CBA Economics: Copper prices underpinned by supply disruption

Copper prices underpinned by supply disruption

CBA Economics has today released a research report which provides an update on the performance of industrial metal prices throughout 2017.  The report coincides with the LME’s Asia Week Metals Seminar in Hong Kong, where industry leaders and key market players are converging to discuss commodity market trends across the region.

Commodities Analyst Vivek Dhar explains the key themes emerging this year:

“With so much price volatility in iron ore and coal markets this year, the solid performance of industrial metals has largely gone unnoticed. Aluminium and lead prices have increased since the beginning of 2017. While zinc and copper prices have now retreated to start-of-year levels, the two metals have enjoyed gains for the better part of 2017.

CBA Economics expects Chinese demand for industrial metals to remain stable in 2017 as policymakers look to shore up growth before elections later this year.

Supply disruptions cause copper supply deficit

Copper prices have been well supported through most of 2017 due to ongoing disruptions to mine supply, including from Indonesia’s massive Grasberg mine. “Disputes with labour unions and governments have already sidelined 2-2.5% of annual forecast supply this year,” Mr Dhar said.

 CBA Economics’ average copper price forecast of approximately US$2.40/lb this year is up from 2016 and reflects copper markets moving from surplus to deficit.
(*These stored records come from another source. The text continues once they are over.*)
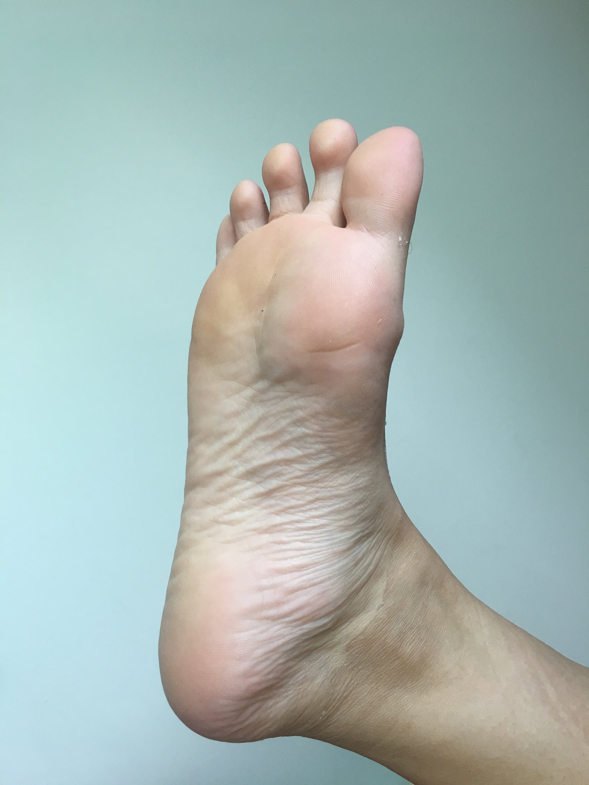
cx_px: 294
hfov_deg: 48.2
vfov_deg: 61.7
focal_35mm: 29
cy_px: 392
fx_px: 658
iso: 32
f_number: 2.2
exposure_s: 1/17
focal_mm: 4.15
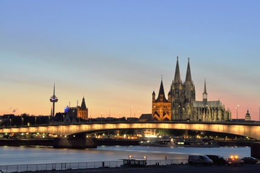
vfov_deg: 16.5
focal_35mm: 82
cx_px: 130
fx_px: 595
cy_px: 86
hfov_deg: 24.6
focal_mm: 55
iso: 200
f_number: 22
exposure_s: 8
While average prices may be higher for the year, they may begin to trend lower through the remainder of 2017 as disruption to supply is resolved, Mr Dhar said.

“Spot copper prices still appear too high as they imply profits to virtually all producers, which usually reflects strong deficit conditions. It’s no surprise that prices have proven high enough to entice producers to increase output,” Mr Dhar said.

Chinese supply concerns boost aluminium prices

“Aluminium has been the best performing industrial metal so far this year,” Mr Dhar said. This performance is largely due to the market’s concern that Chinese policymakers will move to restrict aluminium output.

“As long as the spectre of Chinese supply restrictions remains, aluminium prices will likely continue to outperform other metals.”

Zinc deficit concerns ease

After being the best performing metal last year, zinc prices have edged lower in the last month as concerns ease about a shortage of the metal. Mr Dhar explains that zinc prices are likely to slide lower through 2017 and 2018 as new supply comes online and mines restart operations.

“We believe that the supply and demand dynamics in zinc suggest that deficit risks will ease through 2017 and 2018,” Mr Dhar said. “Despite these expectations, low global zinc stockpiles will help keep zinc prices elevated.”